Written task – Exactly as written, set down each line of the data below except its pictures.

Information –
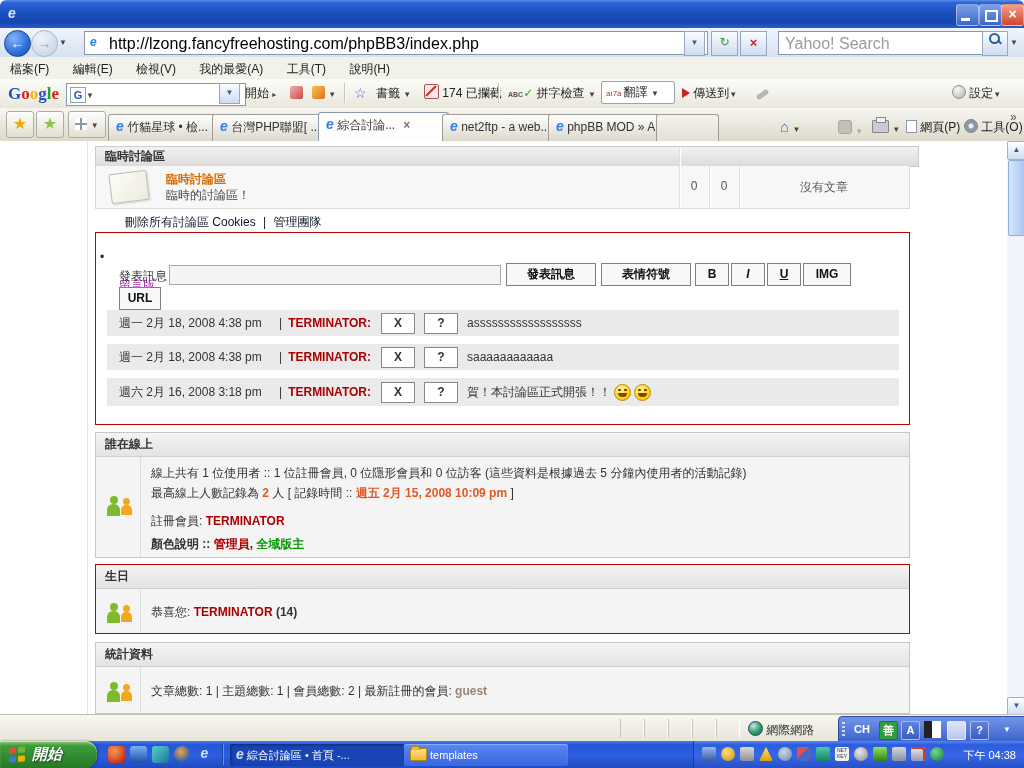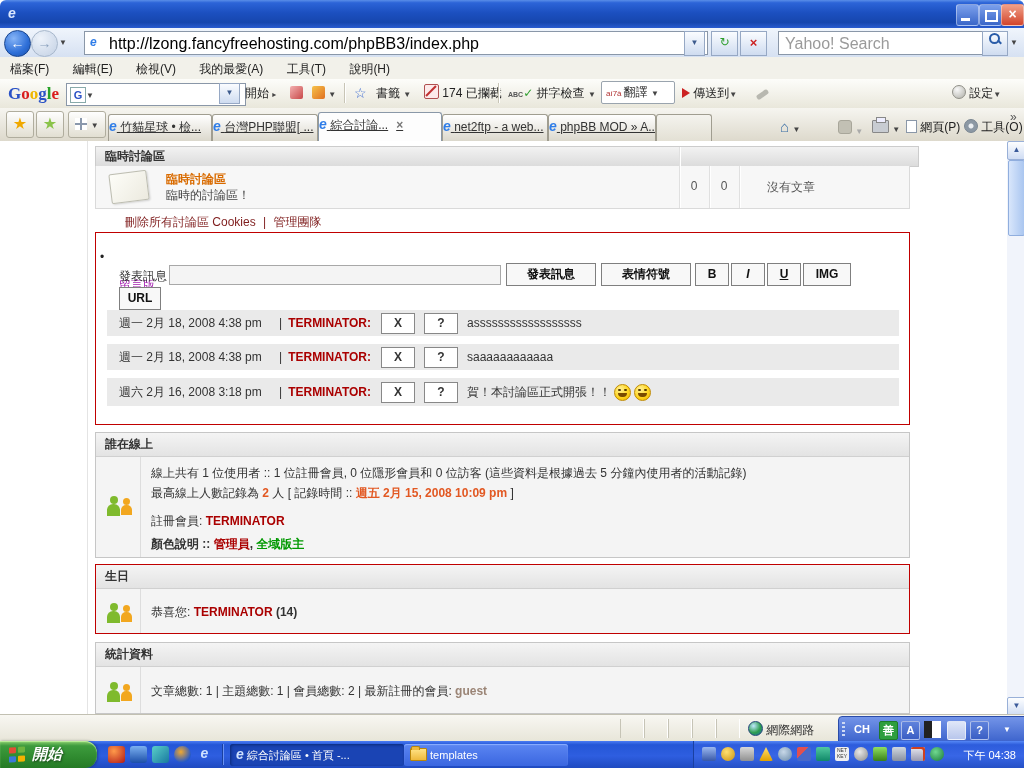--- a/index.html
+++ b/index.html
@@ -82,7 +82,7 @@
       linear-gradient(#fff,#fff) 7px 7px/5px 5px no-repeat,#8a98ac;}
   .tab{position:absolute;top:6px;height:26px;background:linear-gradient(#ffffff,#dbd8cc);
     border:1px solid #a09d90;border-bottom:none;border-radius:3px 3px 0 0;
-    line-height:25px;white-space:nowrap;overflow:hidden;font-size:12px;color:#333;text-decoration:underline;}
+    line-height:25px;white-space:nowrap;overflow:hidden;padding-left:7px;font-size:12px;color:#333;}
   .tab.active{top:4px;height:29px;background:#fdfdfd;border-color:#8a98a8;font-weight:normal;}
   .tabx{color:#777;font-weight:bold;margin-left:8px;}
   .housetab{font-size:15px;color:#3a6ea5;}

Output –
--- a/index.html
+++ b/index.html
@@ -82,7 +82,7 @@
       linear-gradient(#fff,#fff) 7px 7px/5px 5px no-repeat,#8a98ac;}
   .tab{position:absolute;top:6px;height:26px;background:linear-gradient(#ffffff,#dbd8cc);
     border:1px solid #a09d90;border-bottom:none;border-radius:3px 3px 0 0;
-    line-height:25px;white-space:nowrap;overflow:hidden;font-size:12px;color:#333;text-decoration:underline;}
+    line-height:25px;white-space:nowrap;overflow:hidden;padding-left:7px;font-size:12px;color:#333;}
   .tab.active{top:4px;height:29px;background:#fdfdfd;border-color:#8a98a8;font-weight:normal;}
   .tabx{color:#777;font-weight:bold;margin-left:8px;}
   .housetab{font-size:15px;color:#3a6ea5;}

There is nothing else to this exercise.